Microsoft Secure Tech Accelerator
Apr 03 2024, 07:00 AM - 11:00 AM (PDT)
Microsoft Tech Community

Cannot get 'Entities' via a custom analytic rule.

Iron Contributor

Hello folks,

 

I am trying to write an analytic rule to get all the alerts from 'Microsoft 365 Security' center and generate incidents based on those alerts in Sentinel.

All that the rule is lacking is that I get the 'Entities' tab empty when an incident is made.

Can anybody help me out if possible with an KQL command to add/get the entities part?

 

Would really appreciate the help.

4 Replies
Have you mapped the Entity in your KQL? See example

https://github.com/Azure/Azure-Sentinel/blob/06832a873e1686244f0bc02b10f79ba879078864/Detections/Mul...

The last line, maps the Host (entity) to the DeviceName column:

| extend HostCustomEntity=DeviceName

The new, Alert enrichment (Preview) allows you to create Entity Mapping from the UI and these work but don't appear in the KQL / rule logic - see https://docs.microsoft.com/en-gb/azure/sentinel/map-data-fields-to-entities#notes-on-the-new-version

@CliveWatson Thanks for the reply, but this does not work. It throws the error:

The name 'entityMappings' does not refer to any known column, table, variable or function.

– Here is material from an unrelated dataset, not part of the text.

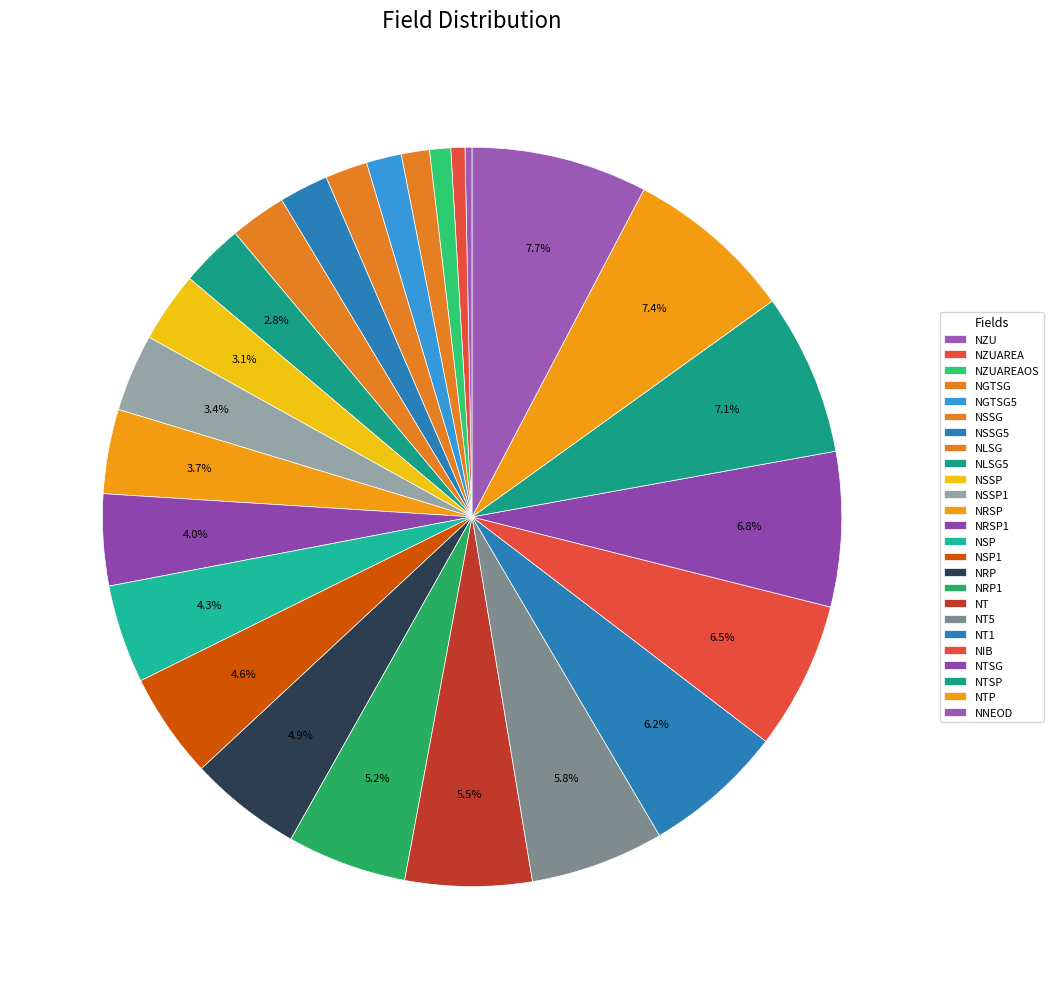

To the nearest percent, what is the difference between the largest and smallest slice percentages?

7%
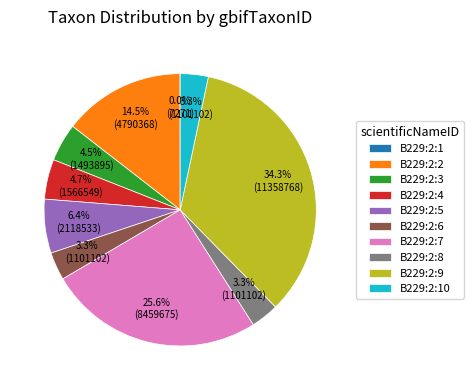

Is there any slice that represents more than half of the pie?

No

Sorry that was just an example, you may prefer to use the UI option or you need to replace:

<DeviceName> with a valid column that you have in your system. As you haven't shared any syntax, its hard to guess at what entity you are trying to map. If its an "Account" for example you may need

| extend AccountCustomEntity=< your account name column >

maybe username or AccountCustomEntity = UserPrincipalName

https://github.com/Azure/Azure-Sentinel/blob/06832a873e1686244f0bc02b10f79ba879078864/Detections/Mul...
Sorry, I was not able to interpret that.
So what I am doing is I have created a logic app for ingesting the Office 365 alerts via Graph Security API and then I am storing the results in a custom table called 'OfficeAlerts_LogicApp_CL'

Then I am trying to call that table using KQL to make incidents from the alerts in that table.
My query is as below :

OfficeAlerts_LogicApp_CL
| where parse_json(comments_s)[0] == "New alert"
| where vendorInformation_provider_s == "Office 365 Security and Compliance"
| where parse_json(userStates_s)[0].domainName == ""

I think maybe the problem is that the output is in pure 'json' and I am not able to parse/structure it so that I can get the entities in the incident.
Can you suggest something that as per this situation please?